Früher hätten sich Lkw- und Autofahrer unversöhnlich gegenüber gestanden, heute seien auch Radfahrer beteiligt. Kraftfahrer seien „über Jahrzehnte und letztlich mit Erfolg“ dazu erzogen worden, einen defensiven Fahrstil zu entwickeln, ob durch Tempo-30-Zonen, Radarfallen, Geschwindigkeitshemmer oder Appelle auf enormen Plakatwänden. Womöglich sei es an der Zeit, sich Gedanken darüber zu machen, wie man auch Radfahrer dazu animieren könne. „Radfahrer müssen dazu gebracht werden, vorausschauend zu agieren und auf Schwächere Rücksicht zu nehmen. Das sind im städtischen Raum die Fußgänger.“
Tempo-10-Zonen für Radler? Ähnliche Gedanken beschäftigen, wie berichtet, den Bürgerparkverein. An heiklen Punkten wie dem Tiergehege soll das Radfahrverbot durchgesetzt werden, wenn nötig, mit Barrieren. Der ADFC (Allgemeiner Deutscher Fahrrad-Club) ist laut Sprecherin Kristin Klimbert nicht glücklich über die Debatte. Es sei außerordentlich schade, dass es in einem Grünzug, den sich nur Fußgänger und Radler teilen müssten, zu Klagen über rüpelhaftes Verhalten komme.
Regelkonformes Verhalten
Dem ADFC sei daran gelegen, dass sich Bremens Radfahrer regelkonform verhalten. „Eine Verkehrsplanung kann nur vernünftig ausfallen, wenn man von Konformität ausgehen kann.“ Notwendig dafür sei, dass auf Radwegen das subjektive Sicherheitsempfinden, die objektiv sichere Gestaltung und der Komfort übereinstimmten. Ansonsten sei die Gefahr groß, dass sich Radfahrer eigene, auch verbotene Wege suchten.
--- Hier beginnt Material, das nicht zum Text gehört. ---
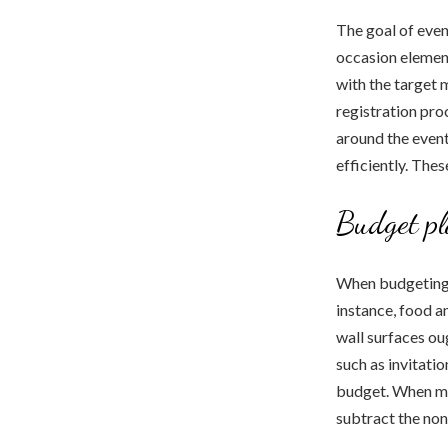
The goal of even
occasion element
with the target 
registration pro
around the event
efficiently. Thes
Budget p
When budgeting f
instance, food an
wall surfaces ou
such as invitati
budget. When mak
subtract the non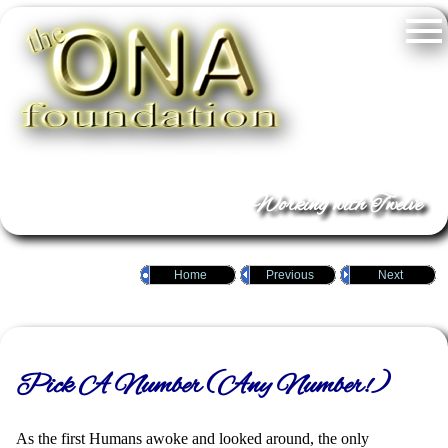
Working with Twelve
Home
Previous
Next
Pick A Number (Any Number!)
As the first Humans awoke and looked around, the only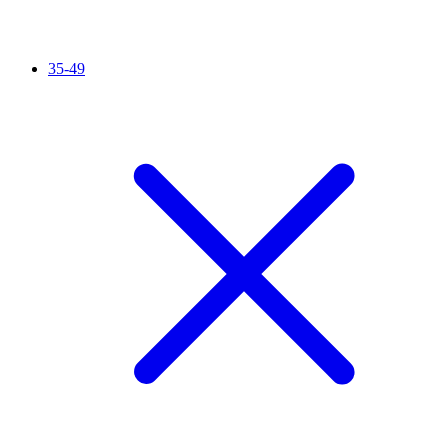
35-49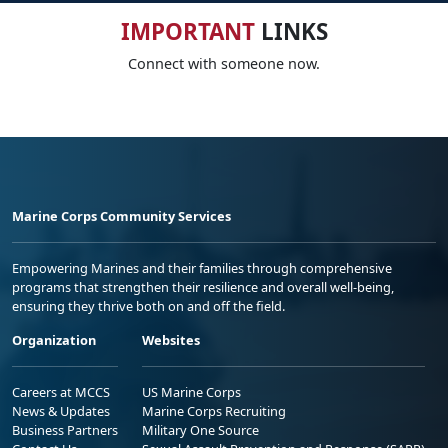
IMPORTANT
LINKS
Connect with someone now.
Marine Corps Community Services
Empowering Marines and their families through comprehensive
programs that strengthen their resilience and overall well-being,
ensuring they thrive both on and off the field.
Organization
Websites
Careers at MCCS
US Marine Corps
News & Updates
Marine Corps Recruiting
Business Partners
Military One Source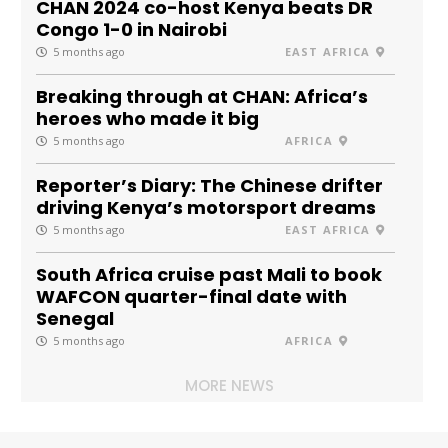
CHAN 2024 co-host Kenya beats DR
Congo 1-0 in Nairobi
5 months ago
EAST AFRICA
Breaking through at CHAN: Africa’s
heroes who made it big
5 months ago
AFRICA
Reporter’s Diary: The Chinese drifter
driving Kenya’s motorsport dreams
5 months ago
EAST AFRICA
South Africa cruise past Mali to book
WAFCON quarter-final date with
Senegal
5 months ago
AFRICA
MORE NEWS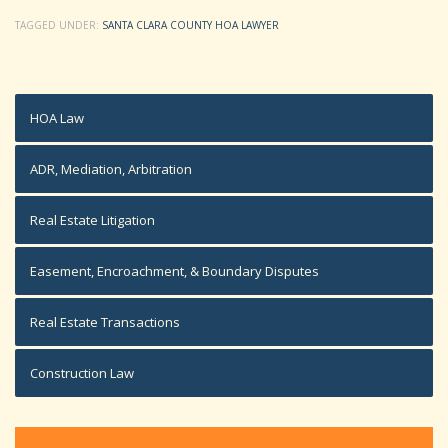
TAGGED UNDER:
SANTA CLARA COUNTY HOA LAWYER
HOA Law
ADR, Mediation, Arbitration
Real Estate Litigation
Easement, Encroachment, & Boundary Disputes
Real Estate Transactions
Construction Law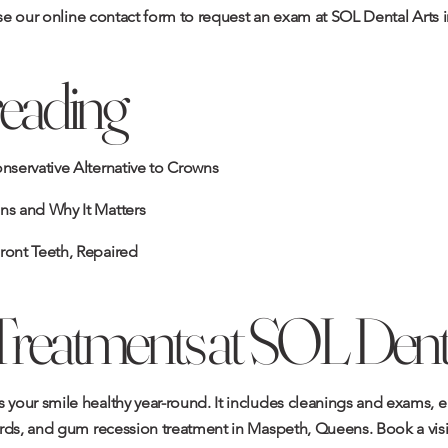
se our
online contact form
to request an exam at SOL Dental Arts 
reading
onservative Alternative to Crowns
ns and Why It Matters
ront Teeth, Repaired
Treatments at SOL Denta
 your smile healthy year-round. It includes
cleanings and exams
,
e
rds
, and
gum recession treatment
in Maspeth, Queens.
Book a visi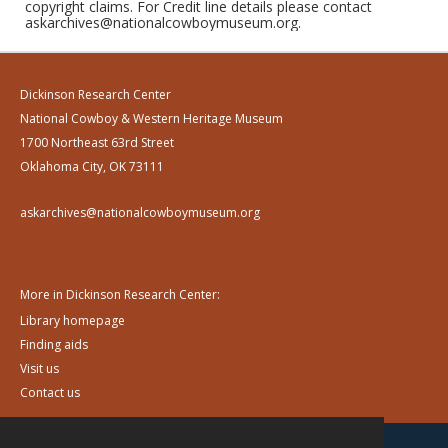
copyright claims. For Credit line details please contact
askarchives@nationalcowboymuseum.org.
Dickinson Research Center
National Cowboy & Western Heritage Museum
1700 Northeast 63rd Street
Oklahoma City, OK 73111
askarchives@nationalcowboymuseum.org
More in Dickinson Research Center:
Library homepage
Finding aids
Visit us
Contact us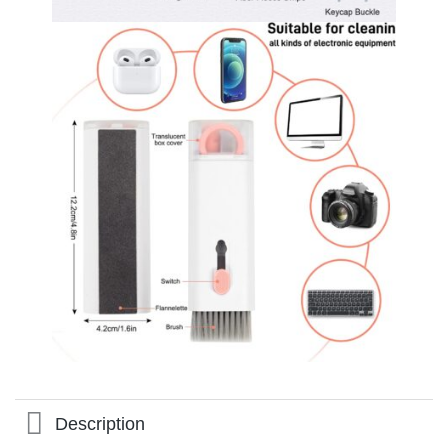
Description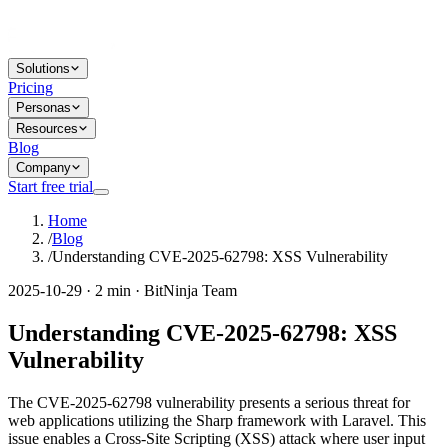
Solutions
Pricing
Personas
Resources
Blog
Company
Start free trial
Home
/
Blog
/
Understanding CVE-2025-62798: XSS Vulnerability
2025-10-29 · 2 min · BitNinja Team
Understanding CVE-2025-62798: XSS
Vulnerability
The CVE-2025-62798 vulnerability presents a serious threat for
web applications utilizing the Sharp framework with Laravel. This
issue enables a Cross-Site Scripting (XSS) attack where user input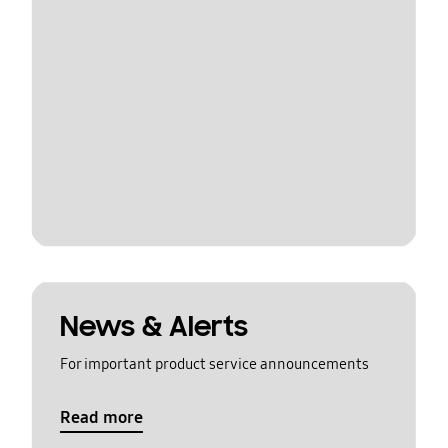
News & Alerts
For important product service announcements
Read more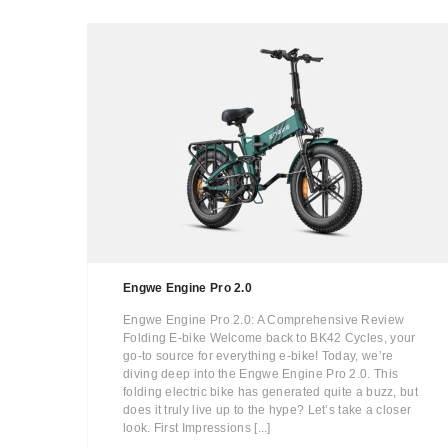
Engwe Engine Pro 2.0
Engwe Engine Pro 2.0: A Comprehensive Review
Folding E-bike Welcome back to BK42 Cycles, your
go-to source for everything e-bike! Today, we’re
diving deep into the Engwe Engine Pro 2.0. This
folding electric bike has generated quite a buzz, but
does it truly live up to the hype? Let’s take a closer
look. First Impressions [...]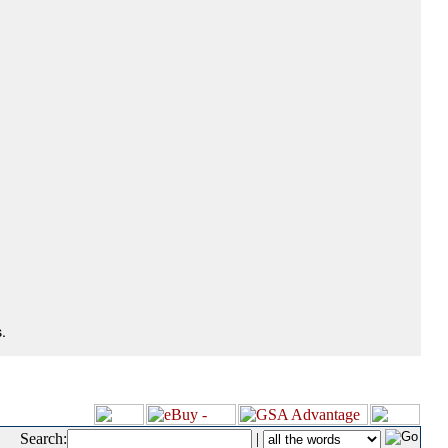
.
Search:
|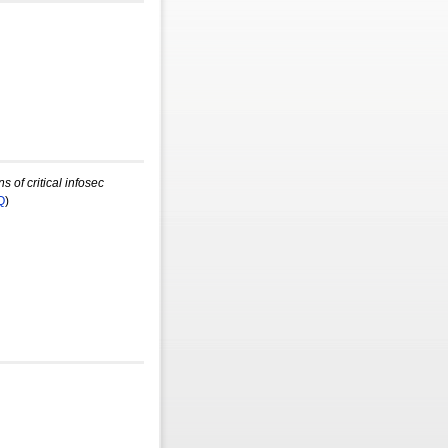
 of critical infosec
Q
)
Angelika Schlansky hat durchaus den Eindruck, dass Radfahrer in Bremen „erheblich zum Unwohlsein von Fußgängern beitragen“. Flächen, die zweifellos Fußgängern vorbehalten seien, würden nicht als solche respektiert, sagt die Sprecherin des Fachverbands Fußverkehr (Fuss) für Bremen und Niedersachsen. Ein Verstoß gegen die Straßenverkehrsordnung zulasten von Passanten werde oft als eine Art Kavaliersdelikt angesehen.
Im Gegensatz zum Rad- spiele der Fußverkehr auch in der bremischen Verkehrspolitik noch nicht die Rolle, die ihm zustehe. Radfahrer hätten in Bremen eine starke Lobby, nicht nur in Form des ADFC, zudem habe die Stadt Bremen einen Fahrradbeauftragten. Eine ähnliche Funktion für Fußgänger suche man bislang vergebens, so Angelika Schlansky.
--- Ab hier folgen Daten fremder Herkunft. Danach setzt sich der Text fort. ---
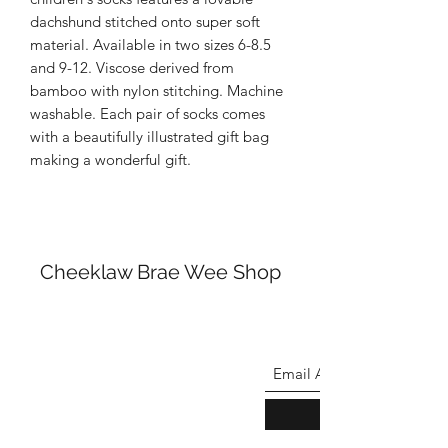
dachshund stitched onto super soft
material. Available in two sizes 6-8.5
and 9-12. Viscose derived from
bamboo with nylon stitching. Machine
washable. Each pair of socks comes
with a beautifully illustrated gift bag
making a wonderful gift.
Cheeklaw Brae Wee Shop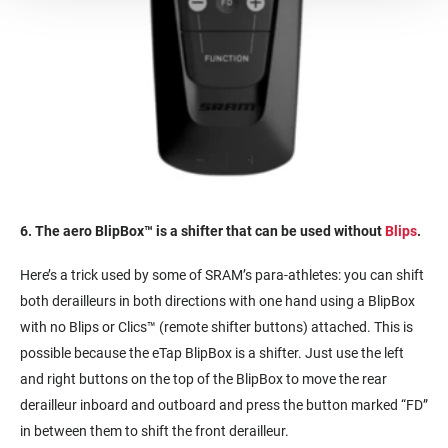
6. The aero
BlipBox™
is a shifter that can be used without
Blips
.
Here’s a trick used by some of SRAM’s para-athletes: you can shift
both derailleurs in both directions with one hand using a BlipBox
with no Blips or Clics™ (remote shifter buttons) attached. This is
possible because the eTap BlipBox is a shifter. Just use the left
and right buttons on the top of the BlipBox to move the rear
derailleur inboard and outboard and press the button marked “FD”
in between them to shift the front derailleur.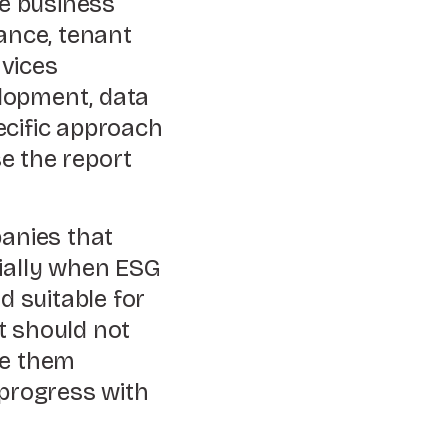
te business
mance, tenant
rvices
lopment, data
ecific approach
e the report
panies that
cially when ESG
d suitable for
t should not
de them
 progress with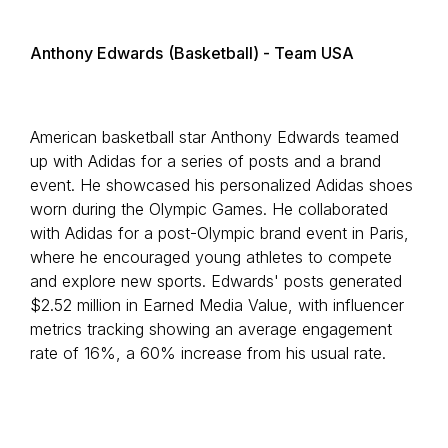
Anthony Edwards
(Basketball) - Team USA
American basketball star Anthony Edwards teamed
up with Adidas for a series of posts and a brand
event. He showcased his personalized Adidas shoes
worn during the Olympic Games. He collaborated
with Adidas for a post-Olympic brand event in Paris,
where he encouraged young athletes to compete
and explore new sports. Edwards' posts generated
$2.52 million in Earned Media Value, with influencer
metrics tracking showing an average engagement
rate of 16%, a 60% increase from his usual rate.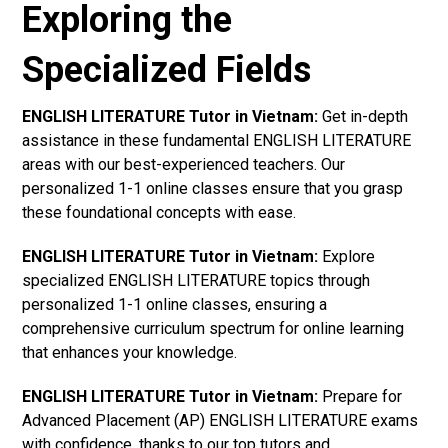
Exploring the
Specialized Fields
ENGLISH LITERATURE Tutor in Vietnam:
Get in-depth
assistance in these fundamental ENGLISH LITERATURE
areas with our best-experienced teachers. Our
personalized 1-1 online classes ensure that you grasp
these foundational concepts with ease.
ENGLISH LITERATURE Tutor in Vietnam:
Explore
specialized ENGLISH LITERATURE topics through
personalized 1-1 online classes, ensuring a
comprehensive curriculum spectrum for online learning
that enhances your knowledge.
ENGLISH LITERATURE Tutor in Vietnam:
Prepare for
Advanced Placement (AP) ENGLISH LITERATURE exams
with confidence, thanks to our top tutors and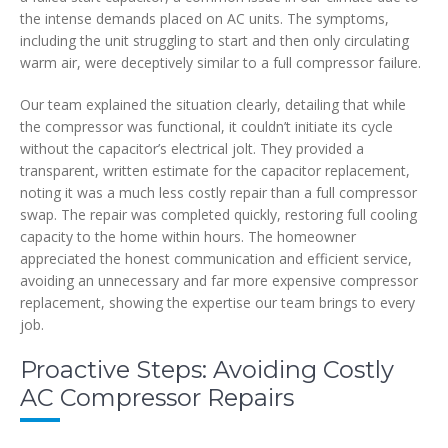
the intense demands placed on AC units. The symptoms,
including the unit struggling to start and then only circulating
warm air, were deceptively similar to a full compressor failure.
Our team explained the situation clearly, detailing that while
the compressor was functional, it couldn’t initiate its cycle
without the capacitor’s electrical jolt. They provided a
transparent, written estimate for the capacitor replacement,
noting it was a much less costly repair than a full compressor
swap. The repair was completed quickly, restoring full cooling
capacity to the home within hours. The homeowner
appreciated the honest communication and efficient service,
avoiding an unnecessary and far more expensive compressor
replacement, showing the expertise our team brings to every
job.
Proactive Steps: Avoiding Costly
AC Compressor Repairs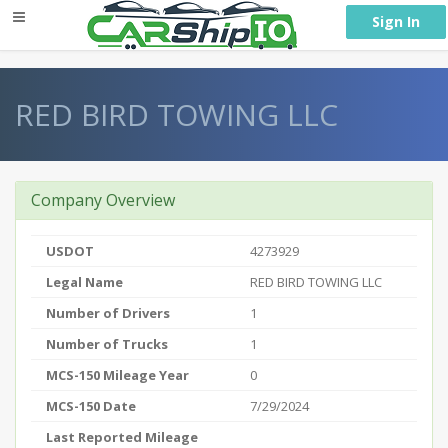
} }
Sign In
RED BIRD TOWING LLC
Company Overview
USDOT
4273929
Legal Name
RED BIRD TOWING LLC
Number of Drivers
1
Number of Trucks
1
MCS-150 Mileage Year
0
MCS-150 Date
7/29/2024
Last Reported Mileage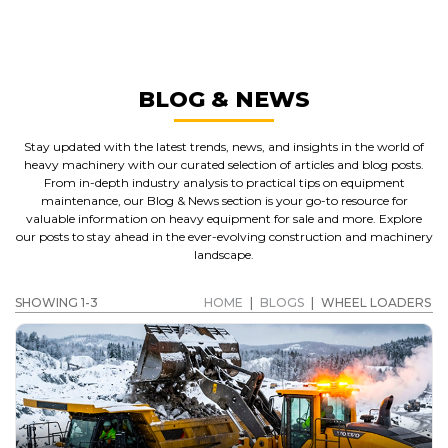
WHEEL LOADERS
GET A QUOTE
BLOG & NEWS
Stay updated with the latest trends, news, and insights in the world of
heavy machinery with our curated selection of articles and blog posts.
From in-depth industry analysis to practical tips on equipment
maintenance, our Blog & News section is your go-to resource for
valuable information on heavy equipment for sale and more. Explore
our posts to stay ahead in the ever-evolving construction and machinery
landscape.
SHOWING 1-3
HOME
|
BLOGS
|
WHEEL LOADERS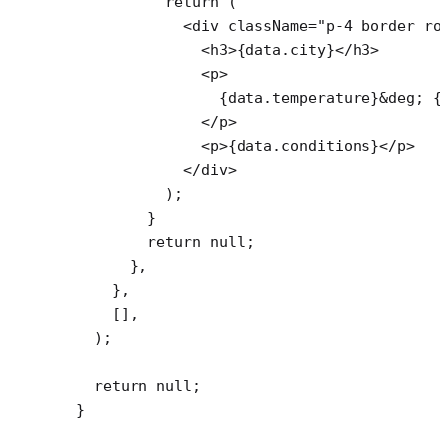
          return
 (
            <
div
 className
=
"p-4 border ro
              <
h3
>{data.city}</
h3
>
              <
p
>
                {data.temperature}
&deg;
 {
              </
p
>
              <
p
>{data.conditions}</
p
>
            </
div
>
          );
        }
        return
 null
;
      },
    },
    [],
  );
  return
 null
;
}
Voraussetzungen für ein harmonisches Miteinander
Der Interessenvertretung der Autofahrer, dem ADAC Weser-Ems, ist laut Stefan Kaemena wichtig, dass stadtplanerisch die Voraussetzungen geschaffen werden, um ein harmonisches Miteinander auf Bremens Straßen zu gewährleisten. Die Verkehrsplanung müsse sich nicht nur auf mehr, sondern auch auf schnellere Radfahrer einstellen. Das sei in Bremen nicht durchgängig der Fall. Auch das bestehende Wegenetz sei nicht überall in idealem Zustand. „Schlechte Radwege zwingen Radfahrer auf die Straße oder den Bürgersteig, das führt zu Konflikten.“
Es gäbe bislang keine belastbaren Zahlen, die belegen, dass die Umgangsformen im Straßenverkehr rauer geworden sind, sagt der Bremer Verkehrspsychologe Thomas Pirke. In der Arbeit mit seinen Klienten erlebe er, dass eine empfundene Überregulierung mit Ge- und Verboten bei einigen Verkehrsteilnehmern auf Uneinsichtigkeit stieße und damit Regelverstöße provozierte. Aggressives Verhalten, ob auf dem Rad oder im Auto, lasse sich in der Regel nur ablegen, wenn es die Bereitschaft gebe, grundlegend über das eigene Verhalten nachzudenken und sich klar zu machen, was der eigentliche Auslöser sei.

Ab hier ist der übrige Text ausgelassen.